═══ KUTIPAN

ADIL itu bukan hanya kepada orang yang kita cintai. Bahkan terhadap musuh pun harus adil.
Banyak hikmah dari kisah para Nabi. Di antaranya bagaimana bersikap adil terhadap musuh. Karena meski musuh, mereka juga manusia yang suatu saat bisa berubah. Kalau ia tak berubah, mungkin anaknya yang akan berubah.
Begitulah sikap Nabi shallallahu ‘alaihi wasallam terhadap Abu Jahal. Sekeras apa pun Abu Jahal memusuhi Nabi, Nabi tetap bersikap adil. Yang buruknya dihindari, yang baiknya dihargai.
Bayangkan jika Nabi menjeneralisir bahwa semua yang ada di Abu Jahal buruk, mungkin tak ada sahabat Nabi yang bernama Ikrimah bin Abu Jahal radhiyallahu ‘anhu. Siapa sangka, seorang putera yang ayahnya begitu keras memusuhi Nabi justru menjadi pembela Nabi.
Begitu pun Abu Sufyan. Nabi juga bersifat adil, meski ia begitu memusuhi Nabi. Karena pada akhirnya Abu Sufyan masuk Islam. Dan lahir pula dari Abu Sufyan, seorang sahabat Nabi yang bernama Muawiyah bin Abu Sufyan radhiyallahu ‘anhu.

══════
═══ BAHAN TERSEDIA

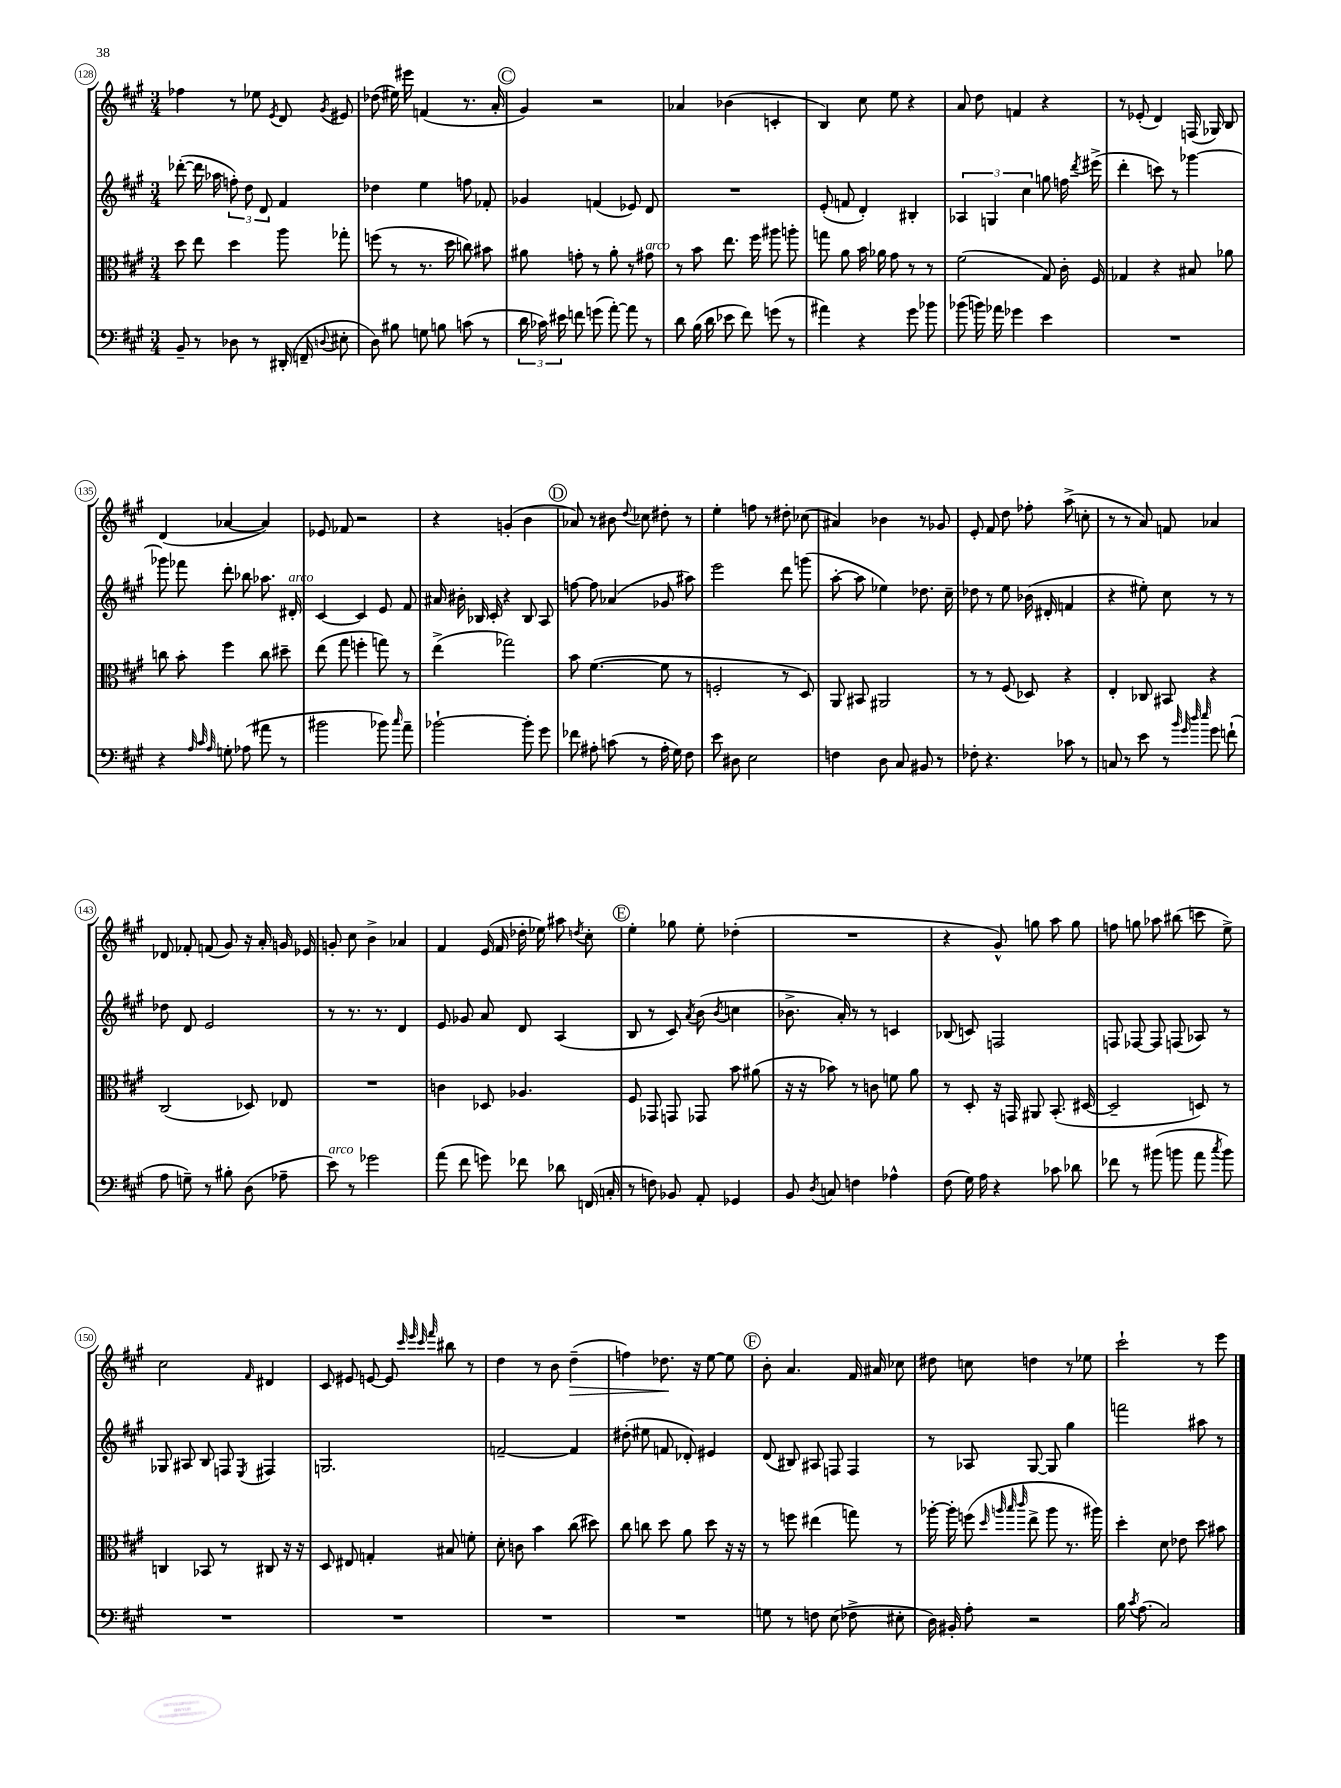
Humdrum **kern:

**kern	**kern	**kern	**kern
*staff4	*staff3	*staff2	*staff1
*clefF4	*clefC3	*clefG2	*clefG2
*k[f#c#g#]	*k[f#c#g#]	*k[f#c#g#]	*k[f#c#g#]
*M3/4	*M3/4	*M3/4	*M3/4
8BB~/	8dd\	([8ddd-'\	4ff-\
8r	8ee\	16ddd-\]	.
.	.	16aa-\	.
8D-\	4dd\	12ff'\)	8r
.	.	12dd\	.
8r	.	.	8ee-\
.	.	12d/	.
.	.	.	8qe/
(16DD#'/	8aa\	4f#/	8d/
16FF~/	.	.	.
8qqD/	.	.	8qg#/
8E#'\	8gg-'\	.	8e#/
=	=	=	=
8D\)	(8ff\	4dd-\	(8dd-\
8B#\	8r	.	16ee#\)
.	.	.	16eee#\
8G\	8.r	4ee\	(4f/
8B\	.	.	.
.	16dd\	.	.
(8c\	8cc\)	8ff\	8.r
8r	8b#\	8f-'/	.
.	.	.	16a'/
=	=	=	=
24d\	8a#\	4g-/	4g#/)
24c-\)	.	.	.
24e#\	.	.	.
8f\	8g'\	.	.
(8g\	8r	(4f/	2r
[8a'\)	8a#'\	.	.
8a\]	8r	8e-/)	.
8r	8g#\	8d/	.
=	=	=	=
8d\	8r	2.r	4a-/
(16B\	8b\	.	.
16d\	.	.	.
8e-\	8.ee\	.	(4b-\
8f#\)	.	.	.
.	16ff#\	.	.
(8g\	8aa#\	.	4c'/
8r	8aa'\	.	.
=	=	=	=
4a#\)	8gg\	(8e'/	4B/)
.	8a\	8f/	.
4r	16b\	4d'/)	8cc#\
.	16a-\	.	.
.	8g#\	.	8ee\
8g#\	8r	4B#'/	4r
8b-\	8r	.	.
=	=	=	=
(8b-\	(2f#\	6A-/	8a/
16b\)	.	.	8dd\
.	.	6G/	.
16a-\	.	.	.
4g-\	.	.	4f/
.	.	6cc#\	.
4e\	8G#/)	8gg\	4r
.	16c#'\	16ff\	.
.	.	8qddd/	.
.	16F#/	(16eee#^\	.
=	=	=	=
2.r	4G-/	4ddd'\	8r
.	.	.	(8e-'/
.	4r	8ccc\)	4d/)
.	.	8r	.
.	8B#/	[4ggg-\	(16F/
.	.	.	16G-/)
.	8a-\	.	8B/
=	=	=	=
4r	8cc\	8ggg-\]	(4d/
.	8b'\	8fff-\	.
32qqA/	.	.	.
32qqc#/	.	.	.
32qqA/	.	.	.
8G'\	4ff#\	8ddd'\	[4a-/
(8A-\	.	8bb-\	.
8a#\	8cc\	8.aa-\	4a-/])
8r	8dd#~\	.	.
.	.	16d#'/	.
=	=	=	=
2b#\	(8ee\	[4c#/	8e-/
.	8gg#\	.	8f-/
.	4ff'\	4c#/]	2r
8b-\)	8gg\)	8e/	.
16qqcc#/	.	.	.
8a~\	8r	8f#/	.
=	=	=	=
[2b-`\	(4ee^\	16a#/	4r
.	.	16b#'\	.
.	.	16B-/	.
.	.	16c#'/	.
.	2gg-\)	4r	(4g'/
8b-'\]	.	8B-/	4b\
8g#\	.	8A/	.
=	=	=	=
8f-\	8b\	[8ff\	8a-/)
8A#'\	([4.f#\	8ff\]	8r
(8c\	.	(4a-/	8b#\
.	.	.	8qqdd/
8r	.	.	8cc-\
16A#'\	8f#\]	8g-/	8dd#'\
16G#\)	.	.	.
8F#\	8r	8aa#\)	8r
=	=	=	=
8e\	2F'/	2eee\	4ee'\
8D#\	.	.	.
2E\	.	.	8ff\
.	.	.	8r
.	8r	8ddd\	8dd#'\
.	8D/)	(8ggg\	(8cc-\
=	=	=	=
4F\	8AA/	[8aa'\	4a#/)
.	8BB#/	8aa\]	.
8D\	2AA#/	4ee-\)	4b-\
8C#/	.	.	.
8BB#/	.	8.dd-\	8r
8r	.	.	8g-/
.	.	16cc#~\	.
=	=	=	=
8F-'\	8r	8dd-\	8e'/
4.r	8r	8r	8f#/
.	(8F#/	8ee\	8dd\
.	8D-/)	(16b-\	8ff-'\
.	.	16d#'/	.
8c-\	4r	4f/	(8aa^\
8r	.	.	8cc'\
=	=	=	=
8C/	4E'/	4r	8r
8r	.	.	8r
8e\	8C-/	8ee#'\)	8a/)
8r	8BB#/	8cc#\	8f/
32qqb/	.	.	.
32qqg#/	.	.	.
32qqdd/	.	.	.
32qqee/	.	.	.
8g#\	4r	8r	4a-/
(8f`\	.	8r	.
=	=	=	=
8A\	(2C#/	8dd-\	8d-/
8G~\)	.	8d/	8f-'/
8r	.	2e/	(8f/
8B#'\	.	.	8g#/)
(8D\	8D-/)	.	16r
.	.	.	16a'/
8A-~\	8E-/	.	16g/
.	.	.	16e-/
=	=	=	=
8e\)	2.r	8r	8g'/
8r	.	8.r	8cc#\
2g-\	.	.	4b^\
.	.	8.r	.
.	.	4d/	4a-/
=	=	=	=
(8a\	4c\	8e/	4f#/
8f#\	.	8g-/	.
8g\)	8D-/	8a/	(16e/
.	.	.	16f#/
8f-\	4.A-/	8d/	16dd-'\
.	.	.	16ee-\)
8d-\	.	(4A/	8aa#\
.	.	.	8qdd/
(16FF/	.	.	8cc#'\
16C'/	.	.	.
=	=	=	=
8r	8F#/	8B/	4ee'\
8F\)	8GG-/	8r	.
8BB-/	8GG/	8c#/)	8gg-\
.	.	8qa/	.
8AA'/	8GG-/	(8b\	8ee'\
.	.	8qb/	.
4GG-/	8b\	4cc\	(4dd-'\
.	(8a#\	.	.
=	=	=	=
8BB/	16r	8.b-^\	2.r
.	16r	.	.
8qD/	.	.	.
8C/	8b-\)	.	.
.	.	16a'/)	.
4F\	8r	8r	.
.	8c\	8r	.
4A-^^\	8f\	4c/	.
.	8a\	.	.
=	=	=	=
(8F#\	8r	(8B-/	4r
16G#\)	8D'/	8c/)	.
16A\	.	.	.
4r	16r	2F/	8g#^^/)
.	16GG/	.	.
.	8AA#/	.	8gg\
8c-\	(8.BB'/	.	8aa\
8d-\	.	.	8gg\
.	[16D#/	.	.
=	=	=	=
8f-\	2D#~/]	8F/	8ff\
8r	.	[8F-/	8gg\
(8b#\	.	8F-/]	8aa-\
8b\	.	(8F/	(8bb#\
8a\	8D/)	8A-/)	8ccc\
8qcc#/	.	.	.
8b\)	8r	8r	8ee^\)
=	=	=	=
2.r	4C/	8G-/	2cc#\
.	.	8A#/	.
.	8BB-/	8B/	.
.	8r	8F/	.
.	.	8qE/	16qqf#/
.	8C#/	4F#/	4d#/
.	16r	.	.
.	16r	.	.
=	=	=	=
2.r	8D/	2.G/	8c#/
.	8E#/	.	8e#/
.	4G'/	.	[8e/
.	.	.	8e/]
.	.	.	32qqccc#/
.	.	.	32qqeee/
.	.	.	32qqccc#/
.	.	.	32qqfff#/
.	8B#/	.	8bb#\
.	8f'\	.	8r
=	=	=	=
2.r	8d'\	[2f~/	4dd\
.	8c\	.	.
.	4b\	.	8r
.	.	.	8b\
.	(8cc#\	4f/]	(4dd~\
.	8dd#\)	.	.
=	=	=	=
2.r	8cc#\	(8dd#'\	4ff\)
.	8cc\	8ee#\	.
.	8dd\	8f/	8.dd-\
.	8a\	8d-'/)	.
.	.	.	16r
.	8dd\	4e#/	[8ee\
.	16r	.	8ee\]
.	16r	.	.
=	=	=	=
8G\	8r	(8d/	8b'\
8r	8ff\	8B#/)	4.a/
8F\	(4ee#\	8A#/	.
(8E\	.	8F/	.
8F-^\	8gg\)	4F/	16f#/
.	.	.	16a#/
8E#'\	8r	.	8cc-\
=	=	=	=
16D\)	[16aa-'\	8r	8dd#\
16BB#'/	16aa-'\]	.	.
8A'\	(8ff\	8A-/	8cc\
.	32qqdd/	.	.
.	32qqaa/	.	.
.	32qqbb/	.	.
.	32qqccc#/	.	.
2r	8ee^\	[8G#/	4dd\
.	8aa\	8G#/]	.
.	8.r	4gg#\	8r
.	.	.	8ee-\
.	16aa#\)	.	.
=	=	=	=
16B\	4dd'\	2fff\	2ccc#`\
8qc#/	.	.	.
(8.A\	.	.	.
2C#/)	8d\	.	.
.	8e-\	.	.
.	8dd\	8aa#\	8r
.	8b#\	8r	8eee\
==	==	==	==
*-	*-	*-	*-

══════
═══ BAHAN TERSEDIA

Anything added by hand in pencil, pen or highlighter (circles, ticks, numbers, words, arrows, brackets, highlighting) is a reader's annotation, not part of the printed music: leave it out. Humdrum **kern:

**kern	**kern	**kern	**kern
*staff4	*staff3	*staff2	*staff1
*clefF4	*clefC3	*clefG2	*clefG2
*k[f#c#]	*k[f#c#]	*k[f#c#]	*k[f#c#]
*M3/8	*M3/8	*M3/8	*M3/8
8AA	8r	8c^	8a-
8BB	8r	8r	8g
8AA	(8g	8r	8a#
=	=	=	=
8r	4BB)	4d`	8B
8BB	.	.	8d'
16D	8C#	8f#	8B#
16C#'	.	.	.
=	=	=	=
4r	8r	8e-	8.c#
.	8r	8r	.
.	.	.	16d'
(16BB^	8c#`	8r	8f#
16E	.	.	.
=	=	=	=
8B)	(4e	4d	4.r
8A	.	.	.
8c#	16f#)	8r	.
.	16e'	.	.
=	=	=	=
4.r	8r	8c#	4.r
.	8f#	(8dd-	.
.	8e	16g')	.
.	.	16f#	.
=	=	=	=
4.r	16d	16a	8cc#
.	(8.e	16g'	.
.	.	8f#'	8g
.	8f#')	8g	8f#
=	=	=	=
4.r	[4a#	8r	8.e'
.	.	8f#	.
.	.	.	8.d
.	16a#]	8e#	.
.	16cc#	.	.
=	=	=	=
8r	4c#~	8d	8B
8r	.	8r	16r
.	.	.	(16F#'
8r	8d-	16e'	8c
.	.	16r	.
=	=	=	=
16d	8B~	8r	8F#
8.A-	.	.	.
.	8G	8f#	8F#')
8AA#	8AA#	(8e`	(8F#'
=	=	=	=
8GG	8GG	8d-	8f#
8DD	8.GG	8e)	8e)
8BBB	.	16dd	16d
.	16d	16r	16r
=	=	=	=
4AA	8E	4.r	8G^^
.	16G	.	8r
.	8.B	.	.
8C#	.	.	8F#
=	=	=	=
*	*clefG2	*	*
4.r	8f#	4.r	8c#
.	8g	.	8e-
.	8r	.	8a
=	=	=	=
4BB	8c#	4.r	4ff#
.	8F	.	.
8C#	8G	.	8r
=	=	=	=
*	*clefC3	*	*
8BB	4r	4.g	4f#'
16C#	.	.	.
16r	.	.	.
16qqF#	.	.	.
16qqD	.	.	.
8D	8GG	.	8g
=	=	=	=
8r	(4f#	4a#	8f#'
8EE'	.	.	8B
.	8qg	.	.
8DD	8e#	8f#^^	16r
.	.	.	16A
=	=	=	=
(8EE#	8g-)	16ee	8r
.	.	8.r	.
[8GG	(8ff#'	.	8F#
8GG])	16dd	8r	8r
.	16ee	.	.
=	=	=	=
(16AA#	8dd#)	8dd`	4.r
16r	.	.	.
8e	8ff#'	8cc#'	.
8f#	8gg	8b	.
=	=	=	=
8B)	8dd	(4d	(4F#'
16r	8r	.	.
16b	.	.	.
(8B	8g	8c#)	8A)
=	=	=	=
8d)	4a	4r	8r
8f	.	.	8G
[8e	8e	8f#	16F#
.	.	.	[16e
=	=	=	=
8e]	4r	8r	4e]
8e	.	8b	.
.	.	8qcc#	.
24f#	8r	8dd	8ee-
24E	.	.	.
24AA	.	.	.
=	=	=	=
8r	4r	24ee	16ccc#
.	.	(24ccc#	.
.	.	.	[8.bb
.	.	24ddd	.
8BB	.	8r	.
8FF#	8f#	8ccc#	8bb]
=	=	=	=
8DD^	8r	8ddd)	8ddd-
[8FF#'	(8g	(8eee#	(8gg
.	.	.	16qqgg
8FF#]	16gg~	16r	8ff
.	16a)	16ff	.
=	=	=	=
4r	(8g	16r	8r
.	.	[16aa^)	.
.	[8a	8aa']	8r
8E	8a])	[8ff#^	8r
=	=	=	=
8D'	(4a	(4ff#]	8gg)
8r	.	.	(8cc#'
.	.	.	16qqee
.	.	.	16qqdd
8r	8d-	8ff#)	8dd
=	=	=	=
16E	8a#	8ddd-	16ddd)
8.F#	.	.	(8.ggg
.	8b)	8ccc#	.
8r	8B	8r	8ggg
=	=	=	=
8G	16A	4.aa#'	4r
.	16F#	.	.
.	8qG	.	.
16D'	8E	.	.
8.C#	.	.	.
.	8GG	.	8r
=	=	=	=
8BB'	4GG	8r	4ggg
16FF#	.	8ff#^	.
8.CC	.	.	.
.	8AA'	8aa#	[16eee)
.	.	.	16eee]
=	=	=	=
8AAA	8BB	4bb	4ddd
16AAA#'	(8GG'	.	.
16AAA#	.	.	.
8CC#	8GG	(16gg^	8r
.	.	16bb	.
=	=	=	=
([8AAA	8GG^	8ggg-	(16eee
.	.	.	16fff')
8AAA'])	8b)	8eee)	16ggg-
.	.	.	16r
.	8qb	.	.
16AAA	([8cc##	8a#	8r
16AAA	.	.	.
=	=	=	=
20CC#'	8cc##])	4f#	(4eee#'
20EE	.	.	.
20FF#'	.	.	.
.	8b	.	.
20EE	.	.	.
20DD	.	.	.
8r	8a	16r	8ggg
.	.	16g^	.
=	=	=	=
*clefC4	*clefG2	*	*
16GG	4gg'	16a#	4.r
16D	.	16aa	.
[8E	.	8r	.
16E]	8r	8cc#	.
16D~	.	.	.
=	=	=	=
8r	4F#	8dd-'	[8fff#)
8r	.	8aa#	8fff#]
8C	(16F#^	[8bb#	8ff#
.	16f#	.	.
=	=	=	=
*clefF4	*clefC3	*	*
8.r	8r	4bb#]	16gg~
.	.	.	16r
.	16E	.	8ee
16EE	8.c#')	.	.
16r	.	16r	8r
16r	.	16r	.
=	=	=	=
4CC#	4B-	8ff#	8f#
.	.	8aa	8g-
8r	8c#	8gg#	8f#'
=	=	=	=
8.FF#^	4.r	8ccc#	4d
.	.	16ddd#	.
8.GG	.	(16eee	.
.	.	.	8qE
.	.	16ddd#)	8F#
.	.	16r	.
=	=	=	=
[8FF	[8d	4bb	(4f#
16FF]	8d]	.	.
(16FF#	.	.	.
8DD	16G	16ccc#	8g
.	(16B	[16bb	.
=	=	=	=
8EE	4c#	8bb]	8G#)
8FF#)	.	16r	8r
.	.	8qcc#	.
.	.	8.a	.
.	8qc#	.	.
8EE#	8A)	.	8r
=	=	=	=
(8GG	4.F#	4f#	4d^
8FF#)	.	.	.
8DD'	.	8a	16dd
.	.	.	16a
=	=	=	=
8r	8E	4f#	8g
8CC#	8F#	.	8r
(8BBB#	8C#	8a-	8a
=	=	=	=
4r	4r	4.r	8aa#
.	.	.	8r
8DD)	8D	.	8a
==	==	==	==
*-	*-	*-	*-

══════
═══ BAHAN TERSEDIA

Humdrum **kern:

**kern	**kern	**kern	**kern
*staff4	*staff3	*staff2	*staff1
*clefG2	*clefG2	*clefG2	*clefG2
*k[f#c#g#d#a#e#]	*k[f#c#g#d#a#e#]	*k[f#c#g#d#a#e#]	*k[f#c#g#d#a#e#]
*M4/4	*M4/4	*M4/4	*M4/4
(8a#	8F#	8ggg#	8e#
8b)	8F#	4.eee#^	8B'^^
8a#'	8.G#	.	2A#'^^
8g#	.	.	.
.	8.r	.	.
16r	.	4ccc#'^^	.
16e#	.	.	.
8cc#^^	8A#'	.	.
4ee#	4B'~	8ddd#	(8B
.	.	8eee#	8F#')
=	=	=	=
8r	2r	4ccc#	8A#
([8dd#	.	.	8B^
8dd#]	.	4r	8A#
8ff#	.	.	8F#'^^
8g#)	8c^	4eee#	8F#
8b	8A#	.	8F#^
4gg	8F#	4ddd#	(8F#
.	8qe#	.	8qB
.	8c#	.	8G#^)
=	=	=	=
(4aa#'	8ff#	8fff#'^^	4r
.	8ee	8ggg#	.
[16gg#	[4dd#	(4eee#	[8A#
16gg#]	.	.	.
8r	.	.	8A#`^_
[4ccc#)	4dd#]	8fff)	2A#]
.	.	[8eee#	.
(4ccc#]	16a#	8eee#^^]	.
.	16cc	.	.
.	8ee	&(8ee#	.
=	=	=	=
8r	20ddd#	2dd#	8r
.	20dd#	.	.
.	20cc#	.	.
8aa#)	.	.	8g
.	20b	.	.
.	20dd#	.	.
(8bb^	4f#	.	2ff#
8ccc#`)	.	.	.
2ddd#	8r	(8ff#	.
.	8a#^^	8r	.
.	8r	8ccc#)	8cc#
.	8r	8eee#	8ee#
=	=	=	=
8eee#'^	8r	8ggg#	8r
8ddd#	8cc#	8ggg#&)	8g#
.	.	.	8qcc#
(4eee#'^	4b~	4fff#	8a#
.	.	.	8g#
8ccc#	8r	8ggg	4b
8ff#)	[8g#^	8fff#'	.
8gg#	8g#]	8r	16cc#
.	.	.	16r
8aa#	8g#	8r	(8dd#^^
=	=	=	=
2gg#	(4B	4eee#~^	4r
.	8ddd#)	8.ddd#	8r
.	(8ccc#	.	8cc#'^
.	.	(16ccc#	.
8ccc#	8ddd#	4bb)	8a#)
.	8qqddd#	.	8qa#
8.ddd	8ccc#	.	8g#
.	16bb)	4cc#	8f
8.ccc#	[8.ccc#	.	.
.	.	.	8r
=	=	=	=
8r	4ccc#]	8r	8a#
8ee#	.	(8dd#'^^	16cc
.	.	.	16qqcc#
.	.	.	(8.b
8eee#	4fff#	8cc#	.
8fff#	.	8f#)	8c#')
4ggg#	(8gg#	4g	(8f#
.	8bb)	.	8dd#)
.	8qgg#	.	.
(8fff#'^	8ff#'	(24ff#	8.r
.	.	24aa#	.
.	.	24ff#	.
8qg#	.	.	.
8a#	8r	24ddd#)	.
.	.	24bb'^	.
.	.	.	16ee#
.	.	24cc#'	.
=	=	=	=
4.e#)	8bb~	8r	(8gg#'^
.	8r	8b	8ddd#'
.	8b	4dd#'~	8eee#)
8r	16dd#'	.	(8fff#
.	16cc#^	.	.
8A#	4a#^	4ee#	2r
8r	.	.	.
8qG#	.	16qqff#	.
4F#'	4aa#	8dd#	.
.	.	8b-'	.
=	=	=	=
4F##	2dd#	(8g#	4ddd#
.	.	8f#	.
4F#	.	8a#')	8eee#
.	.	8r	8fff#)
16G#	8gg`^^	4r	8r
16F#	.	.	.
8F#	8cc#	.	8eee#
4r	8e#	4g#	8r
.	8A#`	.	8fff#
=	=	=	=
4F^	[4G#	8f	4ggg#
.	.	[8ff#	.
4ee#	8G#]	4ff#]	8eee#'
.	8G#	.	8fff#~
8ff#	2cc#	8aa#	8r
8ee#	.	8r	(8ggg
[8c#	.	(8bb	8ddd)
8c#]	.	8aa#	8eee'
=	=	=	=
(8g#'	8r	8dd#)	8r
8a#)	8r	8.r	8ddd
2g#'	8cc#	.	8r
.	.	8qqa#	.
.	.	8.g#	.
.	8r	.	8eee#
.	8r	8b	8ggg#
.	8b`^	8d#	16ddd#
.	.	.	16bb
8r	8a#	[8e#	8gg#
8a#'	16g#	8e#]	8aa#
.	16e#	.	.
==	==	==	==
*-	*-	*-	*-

══════

- _DAFTAR TUGAS_
1) Jawab pertanyaan berikut berdasarkan teks tentang sikap adil terhadap musuh.
(a) Selain kepada orang yang kita cintai, kepada siapa lagi kita harus bersikap adil?
(b) Siapa nama putera Abu Jahal yang menjadi sahabat Nabi?
(c) Siapa sahabat Nabi yang lahir dari Abu Sufyan?
2) Teruskan teks tentang sikap adil terhadap musuh, mulai setelah kalimat terakhirnya.

- _HASIL TIAP TUGAS_
1)
(a) Terhadap musuh.
(b) Ikrimah bin Abu Jahal radhiyallahu ‘anhu.
(c) Muawiyah bin Abu Sufyan radhiyallahu ‘anhu.

2)
Siapa pula yang tak kenal tokoh munafik di Madinah. Namanya Abdullah bin Salul atau biasa disebut Ibnu Salul. Permusuhannya begitu keras dengan Nabi.
Namun, Nabi tetap bisa bersikap adil terhadap Ibnu Salul itu. Dan siapa sangka, dari dirinya lahir seorang sahabat Nabi bernama Abdullah bin Abdullah bin Salul radhiyallahu ‘anhu. Abdullah ini bahkan menjadi sekretaris penulisan wahyu di masa Rasulullah.
Kalau bersikap adil terhadap orang-orang yang dicintai itu wajar. Tapi bersikap adil terhadap orang yang dibenci itu sulitnya luar biasa.
Di sinilah akal dan nafsu saling berebut pengaruh. Akal adalah hati saat mampu membedakan mana yang baik dan buruk. Sementara, nafsu hanya emosi dan kemarahan.
Salah satu bentuk sikap adil terhadap yang membenci kita adalah kemampuan untuk memaafkan mereka. Apalagi jika permohonan maaf itu diajukan secara tulus: di antaranya mengembalikan hak-hak yang dizalimi dan lainnya.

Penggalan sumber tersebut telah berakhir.